Email continuity services help ensure that email messages are always delivered to the intended recipients even if there is a temporary disruption in email delivery from one provider to another.

According to recent phishing statistics, 96% of phishing attacks arrive by email, specifically through email attachments and external links. And 75% of organizations worldwide have reported having experienced some form of phishing attack in 2020.

The problem is that even if you do everything right with your email security, external senders or recipients can leak your emails accidentally or deliberately. This can happen when working with third parties, such as a breached tech provider, an angry business partner, or even your accountant working in an unsafe system.

However, there's no reason to cancel all your partnerships with third-party providers, especially since their service may prove to be essential to your operations. Still, you should remain vigilant and develop a plan to protect your emails and employees, and monitor your third parties.

Things you should reconsider including in your emails

An alarming 88% of data breach cases occur due to human error. Therefore, your employees pose the highest risk of introducing phishing emails into your organization.

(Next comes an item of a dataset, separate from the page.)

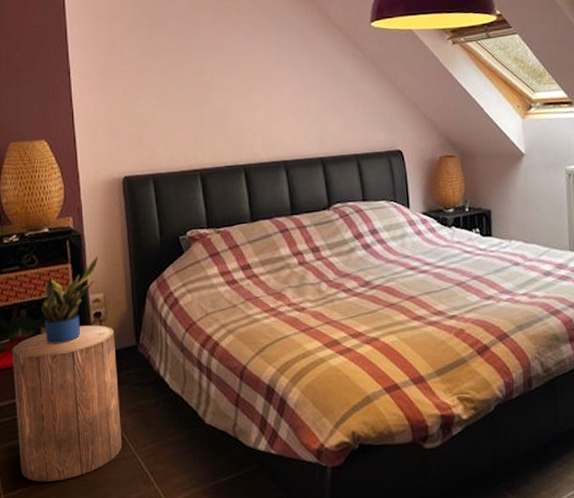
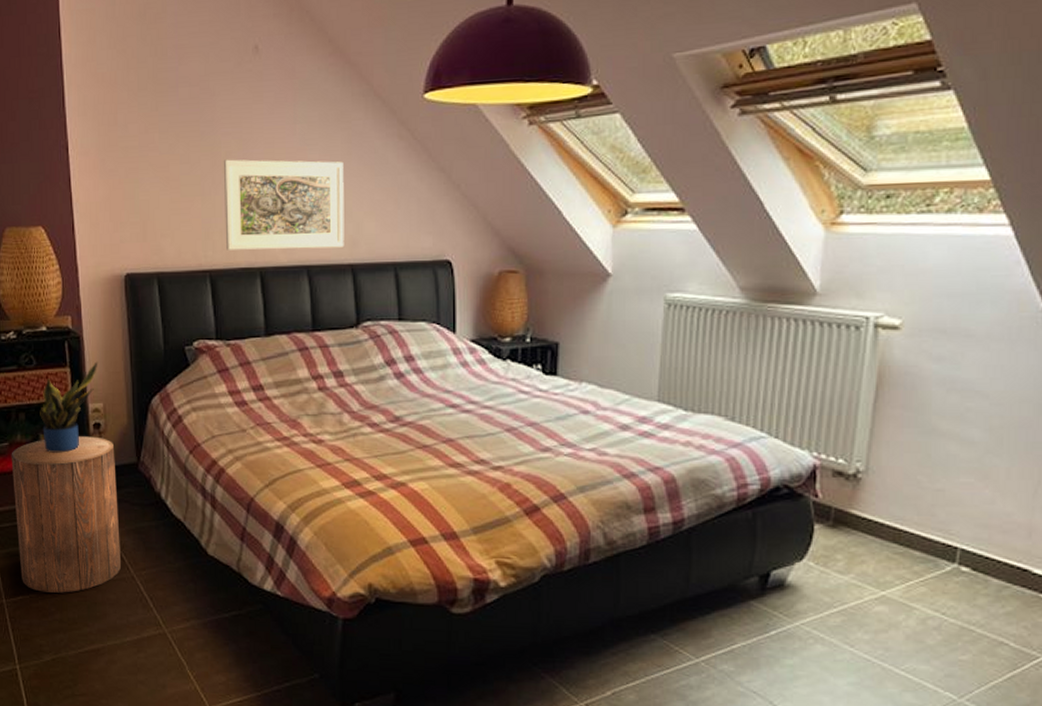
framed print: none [209,76,315,152] -> present [223,159,344,250]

With employees being the biggest targets of phishing emails because of their historical carelessness, they’re also the ones most likely to commit email-related mistakes, like sending emails to the wrong email address. Therefore, it’s crucial to train your employees about the mistakes they may make that may accidentally leak confidential data. Here are things that should never be included in work-related emails:

Personal business

Not only is conducting personal business during business hours considered unethical, but gossiping, joking, and criticizing colleagues or superiors can inadvertently leak private company information. Not only can these emails easily circulate by accident. Hackers may even end up with those emails, release them, and ruin your company’s reputation. When clients and customers hear about internal disputes or complaints, it will lower their trust in your organization.

Private data

Your personal and private data can make you the target of identity theft. Cybercriminals can also use it to trick you into believing that the email you’ve received is from a legitimate source. To protect yourself, don’t include any of the following in a work-related email: Passwords and other login credentials, Social security number, Credit card information, Bank details.

Email attachments

Email attachments can lead to accidental leakages of sensitive files. An alternative to email attachments is share links, which, unlike email attachments, have the option for security features. Share links also allow the ability to track who opens them and set an expiration on when they can be accessed. Most importantly, access to share links can be revoked; but once you send out an email, it cannot be retrieved, and the recipient will have the email attachment for as long as they wish.

Crafting a plan to monitor your third parties

To approach and manage third-party risk, your organization should craft a third-party risk management program. The framework should be based on third-party relationships, legal and regulatory requirements, and assessed levels of risk. Remember to List all third-party vendor relationships and properly address their domains and senders in your email security systems. Watch out for their DMARC records and other liabilities and establish a contingency plan for events such as data breaches.